Die Bauunternehmer gehen nun in die Gegenoffensive. Ihrer Ansicht nach sind die Beschäftigten schlecht über die aktuelle konjunkturelle Lage informiert. Auch seien ihnen die Vorschläge der Arbeitgeber nicht genau bekannt. Die beiden Unternehmensverbände Groupement des Entrepreneurs asbl. und die Fédération des Entreprises de construction et de génie civil haben nun ihre Mitglieder aufgerufen, die Beschäftigten aufzuklären. Man wolle die Mitarbeiter «korrekt und direkt» informieren, heißt es.
«Keine Verlängerung der Arbeitszeit
Die Gewerkschaften werfen den Unternehmen unter anderem vor, eine Verlängerung der Arbeitszeit zu fordern. Diesen Vorwurf weisen Letztere jedoch zurück. Man wolle keinesfalls die jährliche Gesamtarbeitszeit ausdehnen. Außerdem habe man den Vorschlag einer 52-Stunden-Arbeitswoche bereits am 8. Dezember 2012 zurückgezogen, so die beiden Patronatsvereinigungen. Ihr Vorschlag: Ein Arbeitszeitmodell aushandeln. Jede darüber hinausgehende Überstunde würde mit 140 Prozent bezahlt. Die maximale Wochenarbeitszeit würde auf 48 Stunden pro Woche und zehn Stunden am Tag begrenzt.

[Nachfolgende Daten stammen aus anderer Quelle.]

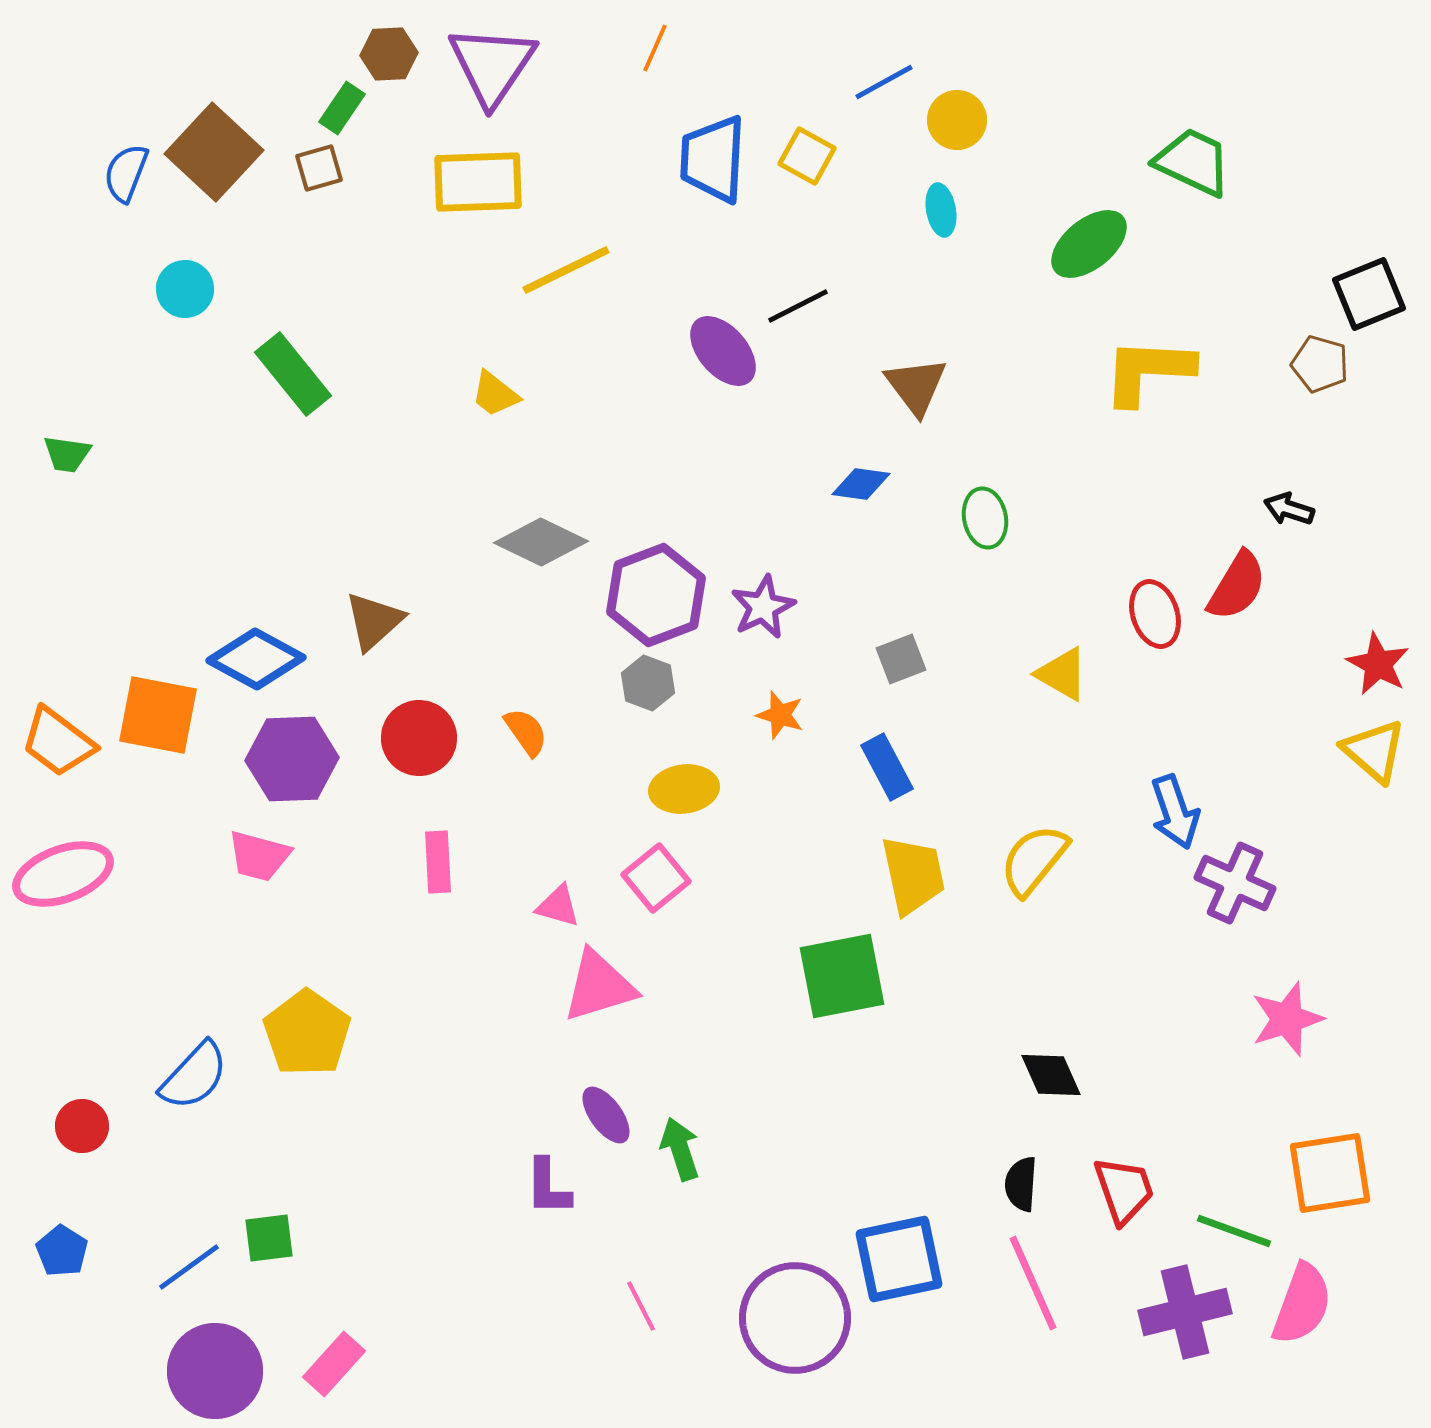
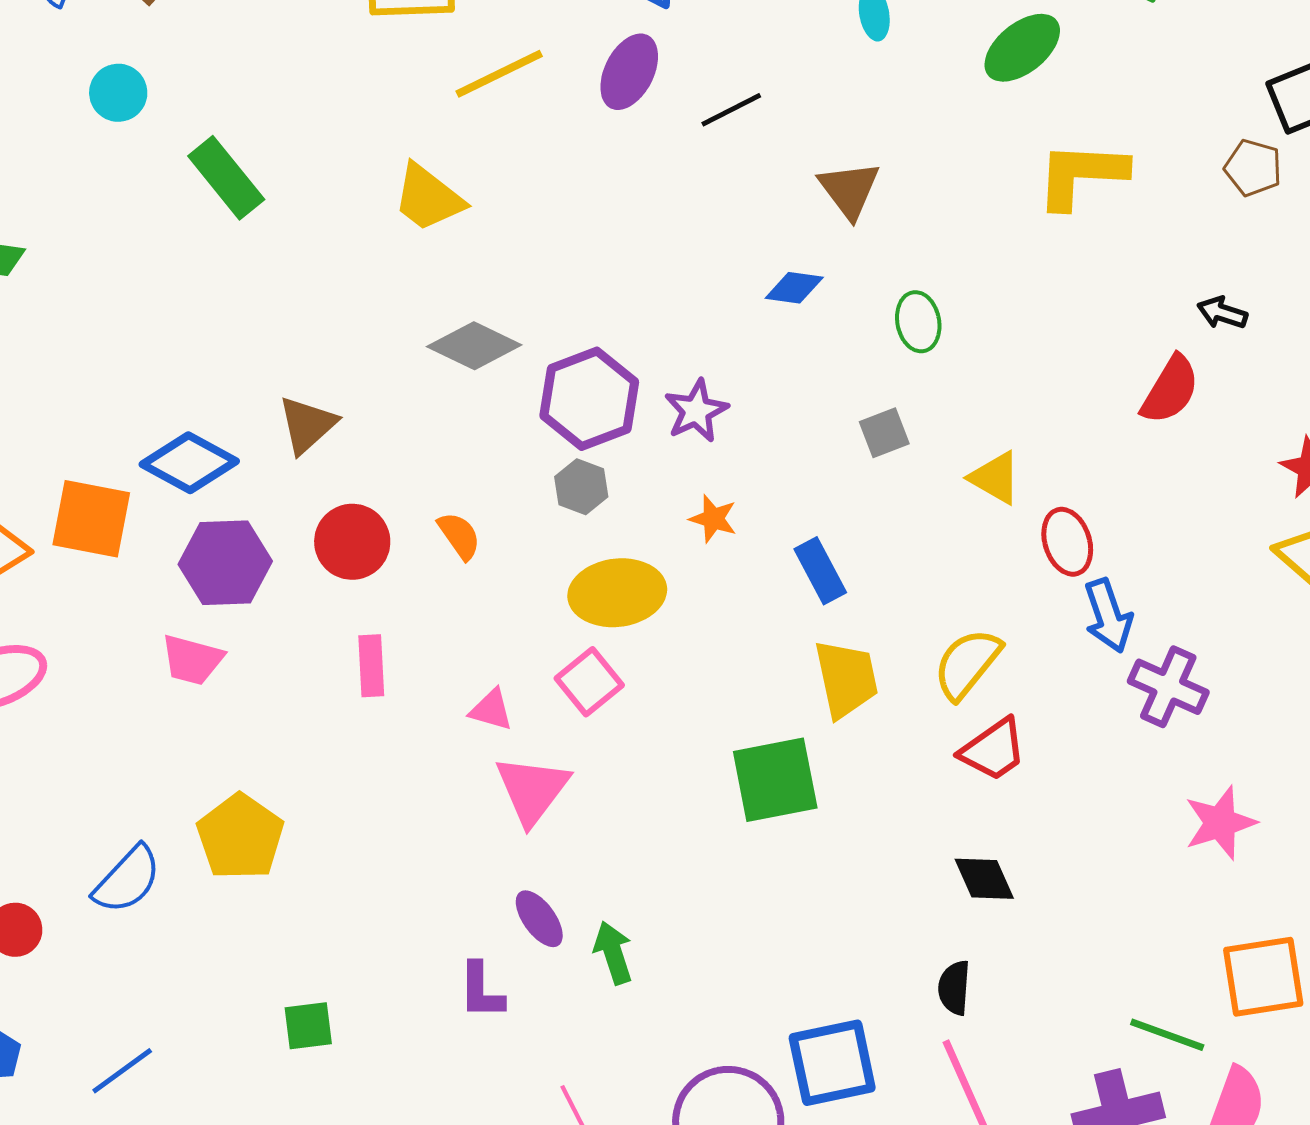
purple ellipse: (723, 351) -> (629, 72), moved, turned 68
yellow trapezoid: (495, 394) -> (428, 198), size x1.5
red ellipse: (1155, 614) -> (1067, 542), moved
gray square: (901, 659) -> (884, 433), moved
yellow ellipse: (684, 789) -> (617, 593), size x1.4
pink triangle: (599, 986) -> (532, 790), turned -36
red trapezoid: (1124, 1190) -> (993, 750), moved, turned 74
green square: (269, 1238) -> (308, 1026), moved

Das Arbeitszeitmodell der Arbeitgeber sieht vor, dass bei gutem Wetter länger gearbeitet wird, die Mehrstunden während der Schlechtwetterperiode mit Freistunden kompensiert werden. «Wir wollen als Betriebe dann mehr arbeiten können, wenn die klimatischen Bedingungen stimmen; im Frühling, im Sommer und im Herbst», so die Betriebe. Die Gewerkschaften befürchten ihrerseits durch das vorgeschlagene Arbeitszeitmodell einen Gehaltsverlust, da Überstunden nicht mehr bezahlt würden.
Die Kollektivvertragsverhandlungen laufen bereits seit 2009. Die letzte Lohnerhöhung gab es zuletzt vor fünf Jahren.